== What you should do ==
Each entry in the block below needs to be copied out exactly.

== Source data ==

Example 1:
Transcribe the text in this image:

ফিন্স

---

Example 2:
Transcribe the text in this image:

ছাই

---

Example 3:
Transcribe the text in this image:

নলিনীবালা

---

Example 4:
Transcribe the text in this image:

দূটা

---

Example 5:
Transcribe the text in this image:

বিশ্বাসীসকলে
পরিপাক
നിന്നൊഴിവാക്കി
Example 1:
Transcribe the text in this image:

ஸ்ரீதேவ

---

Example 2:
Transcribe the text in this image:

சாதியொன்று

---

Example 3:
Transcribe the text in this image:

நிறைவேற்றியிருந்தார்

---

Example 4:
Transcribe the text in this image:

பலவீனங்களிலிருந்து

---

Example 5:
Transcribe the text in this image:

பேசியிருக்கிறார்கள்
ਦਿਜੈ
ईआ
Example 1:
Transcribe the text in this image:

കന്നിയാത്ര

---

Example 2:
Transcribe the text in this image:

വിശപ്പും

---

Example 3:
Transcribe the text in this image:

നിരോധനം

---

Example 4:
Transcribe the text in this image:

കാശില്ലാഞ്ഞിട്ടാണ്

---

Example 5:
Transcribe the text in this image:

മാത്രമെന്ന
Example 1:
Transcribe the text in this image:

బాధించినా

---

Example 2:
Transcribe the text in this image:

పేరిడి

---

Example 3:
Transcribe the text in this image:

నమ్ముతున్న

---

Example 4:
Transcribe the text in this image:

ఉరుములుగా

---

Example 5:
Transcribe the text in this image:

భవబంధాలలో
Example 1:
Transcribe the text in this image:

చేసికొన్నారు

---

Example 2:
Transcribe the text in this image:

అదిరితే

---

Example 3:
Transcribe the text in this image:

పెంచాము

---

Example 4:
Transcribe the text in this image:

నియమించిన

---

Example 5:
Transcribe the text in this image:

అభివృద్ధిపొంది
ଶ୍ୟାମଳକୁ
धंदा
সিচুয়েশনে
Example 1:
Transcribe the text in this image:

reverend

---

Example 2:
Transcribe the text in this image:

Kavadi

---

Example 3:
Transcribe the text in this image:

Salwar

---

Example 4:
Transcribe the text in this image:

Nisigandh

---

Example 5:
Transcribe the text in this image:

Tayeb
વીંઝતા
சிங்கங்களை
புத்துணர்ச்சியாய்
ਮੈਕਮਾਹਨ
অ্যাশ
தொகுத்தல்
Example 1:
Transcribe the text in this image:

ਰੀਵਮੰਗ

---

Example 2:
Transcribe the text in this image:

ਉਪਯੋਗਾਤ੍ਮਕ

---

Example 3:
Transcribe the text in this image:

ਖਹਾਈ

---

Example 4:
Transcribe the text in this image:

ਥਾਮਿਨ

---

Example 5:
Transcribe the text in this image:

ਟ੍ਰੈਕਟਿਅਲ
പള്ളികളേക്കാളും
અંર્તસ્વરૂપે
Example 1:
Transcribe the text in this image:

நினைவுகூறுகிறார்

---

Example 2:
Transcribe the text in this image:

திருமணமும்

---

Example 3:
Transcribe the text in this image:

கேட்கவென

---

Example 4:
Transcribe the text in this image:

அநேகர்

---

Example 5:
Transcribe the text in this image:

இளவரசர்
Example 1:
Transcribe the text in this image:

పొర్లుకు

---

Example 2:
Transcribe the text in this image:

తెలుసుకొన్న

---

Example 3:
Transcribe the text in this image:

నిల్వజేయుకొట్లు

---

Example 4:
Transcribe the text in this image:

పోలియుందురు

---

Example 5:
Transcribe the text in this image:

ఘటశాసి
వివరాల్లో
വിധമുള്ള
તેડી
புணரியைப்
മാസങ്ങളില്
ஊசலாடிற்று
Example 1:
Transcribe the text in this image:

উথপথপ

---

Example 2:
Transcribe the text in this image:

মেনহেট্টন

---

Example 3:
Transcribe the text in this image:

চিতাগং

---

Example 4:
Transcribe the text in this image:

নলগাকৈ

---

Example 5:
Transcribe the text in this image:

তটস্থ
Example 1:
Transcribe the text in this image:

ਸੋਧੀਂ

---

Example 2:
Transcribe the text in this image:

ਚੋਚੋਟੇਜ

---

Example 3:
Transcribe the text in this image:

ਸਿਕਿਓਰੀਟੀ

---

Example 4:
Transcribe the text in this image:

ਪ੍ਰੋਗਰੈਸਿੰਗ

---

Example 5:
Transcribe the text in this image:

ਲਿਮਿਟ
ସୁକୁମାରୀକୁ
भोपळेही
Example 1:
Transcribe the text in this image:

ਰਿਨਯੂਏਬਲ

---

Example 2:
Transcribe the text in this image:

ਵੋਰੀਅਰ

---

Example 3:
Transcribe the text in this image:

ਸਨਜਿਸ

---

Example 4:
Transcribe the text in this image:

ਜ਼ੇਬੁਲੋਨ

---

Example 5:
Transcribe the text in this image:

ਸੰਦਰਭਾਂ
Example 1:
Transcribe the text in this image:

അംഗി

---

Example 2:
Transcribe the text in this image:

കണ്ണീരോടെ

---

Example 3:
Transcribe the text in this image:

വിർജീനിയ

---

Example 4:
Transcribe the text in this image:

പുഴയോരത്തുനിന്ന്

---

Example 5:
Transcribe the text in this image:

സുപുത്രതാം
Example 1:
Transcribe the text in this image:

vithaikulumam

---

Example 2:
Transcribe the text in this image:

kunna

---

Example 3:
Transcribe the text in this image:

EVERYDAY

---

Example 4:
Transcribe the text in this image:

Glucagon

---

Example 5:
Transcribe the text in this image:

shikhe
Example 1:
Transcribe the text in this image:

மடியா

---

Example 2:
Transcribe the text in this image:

== Solution to this exercise ==
Example 1:
Transcribe the text in this image:

ফিন্স

---

Example 2:
Transcribe the text in this image:

ছাই

---

Example 3:
Transcribe the text in this image:

নলিনীবালা

---

Example 4:
Transcribe the text in this image:

দূটা

---

Example 5:
Transcribe the text in this image:

বিশ্বাসীসকলে
পরিপাক
നിന്നൊഴിവാക്കി
Example 1:
Transcribe the text in this image:

ஸ்ரீதேவ

---

Example 2:
Transcribe the text in this image:

சாதியொன்று

---

Example 3:
Transcribe the text in this image:

நிறைவேற்றியிருந்தார்

---

Example 4:
Transcribe the text in this image:

பலவீனங்களிலிருந்து

---

Example 5:
Transcribe the text in this image:

பேசியிருக்கிறார்கள்
ਦਿਜੈ
ईआ
Example 1:
Transcribe the text in this image:

കന്നിയാത്ര

---

Example 2:
Transcribe the text in this image:

വിശപ്പും

---

Example 3:
Transcribe the text in this image:

നിരോധനം

---

Example 4:
Transcribe the text in this image:

കാശില്ലാഞ്ഞിട്ടാണ്

---

Example 5:
Transcribe the text in this image:

മാത്രമെന്ന
Example 1:
Transcribe the text in this image:

బాధించినా

---

Example 2:
Transcribe the text in this image:

పేరిడి

---

Example 3:
Transcribe the text in this image:

నమ్ముతున్న

---

Example 4:
Transcribe the text in this image:

ఉరుములుగా

---

Example 5:
Transcribe the text in this image:

భవబంధాలలో
Example 1:
Transcribe the text in this image:

చేసికొన్నారు

---

Example 2:
Transcribe the text in this image:

అదిరితే

---

Example 3:
Transcribe the text in this image:

పెంచాము

---

Example 4:
Transcribe the text in this image:

నియమించిన

---

Example 5:
Transcribe the text in this image:

అభివృద్ధిపొంది
ଶ୍ୟାମଳକୁ
धंदा
সিচুয়েশনে
Example 1:
Transcribe the text in this image:

reverend

---

Example 2:
Transcribe the text in this image:

Kavadi

---

Example 3:
Transcribe the text in this image:

Salwar

---

Example 4:
Transcribe the text in this image:

Nisigandh

---

Example 5:
Transcribe the text in this image:

Tayeb
વીંઝતા
சிங்கங்களை
புத்துணர்ச்சியாய்
ਮੈਕਮਾਹਨ
অ্যাশ
தொகுத்தல்
Example 1:
Transcribe the text in this image:

ਰੀਵਮੰਗ

---

Example 2:
Transcribe the text in this image:

ਉਪਯੋਗਾਤ੍ਮਕ

---

Example 3:
Transcribe the text in this image:

ਖਹਾਈ

---

Example 4:
Transcribe the text in this image:

ਥਾਮਿਨ

---

Example 5:
Transcribe the text in this image:

ਟ੍ਰੈਕਟਿਅਲ
പള്ളികളേക്കാളും
અંર્તસ્વરૂપે
Example 1:
Transcribe the text in this image:

நினைவுகூறுகிறார்

---

Example 2:
Transcribe the text in this image:

திருமணமும்

---

Example 3:
Transcribe the text in this image:

கேட்கவென

---

Example 4:
Transcribe the text in this image:

அநேகர்

---

Example 5:
Transcribe the text in this image:

இளவரசர்
Example 1:
Transcribe the text in this image:

పొర్లుకు

---

Example 2:
Transcribe the text in this image:

తెలుసుకొన్న

---

Example 3:
Transcribe the text in this image:

నిల్వజేయుకొట్లు

---

Example 4:
Transcribe the text in this image:

పోలియుందురు

---

Example 5:
Transcribe the text in this image:

ఘటశాసి
వివరాల్లో
വിധമുള്ള
તેડી
புணரியைப்
മാസങ്ങളില്
ஊசலாடிற்று
Example 1:
Transcribe the text in this image:

উথপথপ

---

Example 2:
Transcribe the text in this image:

মেনহেট্টন

---

Example 3:
Transcribe the text in this image:

চিতাগং

---

Example 4:
Transcribe the text in this image:

নলগাকৈ

---

Example 5:
Transcribe the text in this image:

তটস্থ
Example 1:
Transcribe the text in this image:

ਸੋਧੀਂ

---

Example 2:
Transcribe the text in this image:

ਚੋਚੋਟੇਜ

---

Example 3:
Transcribe the text in this image:

ਸਿਕਿਓਰੀਟੀ

---

Example 4:
Transcribe the text in this image:

ਪ੍ਰੋਗਰੈਸਿੰਗ

---

Example 5:
Transcribe the text in this image:

ਲਿਮਿਟ
ସୁକୁମାରୀକୁ
भोपळेही
Example 1:
Transcribe the text in this image:

ਰਿਨਯੂਏਬਲ

---

Example 2:
Transcribe the text in this image:

ਵੋਰੀਅਰ

---

Example 3:
Transcribe the text in this image:

ਸਨਜਿਸ

---

Example 4:
Transcribe the text in this image:

ਜ਼ੇਬੁਲੋਨ

---

Example 5:
Transcribe the text in this image:

ਸੰਦਰਭਾਂ
Example 1:
Transcribe the text in this image:

അംഗി

---

Example 2:
Transcribe the text in this image:

കണ്ണീരോടെ

---

Example 3:
Transcribe the text in this image:

വിർജീനിയ

---

Example 4:
Transcribe the text in this image:

പുഴയോരത്തുനിന്ന്

---

Example 5:
Transcribe the text in this image:

സുപുത്രതാം
Example 1:
Transcribe the text in this image:

vithaikulumam

---

Example 2:
Transcribe the text in this image:

kunna

---

Example 3:
Transcribe the text in this image:

EVERYDAY

---

Example 4:
Transcribe the text in this image:

Glucagon

---

Example 5:
Transcribe the text in this image:

shikhe
Example 1:
Transcribe the text in this image:

மடியா

---

Example 2:
Transcribe the text in this image:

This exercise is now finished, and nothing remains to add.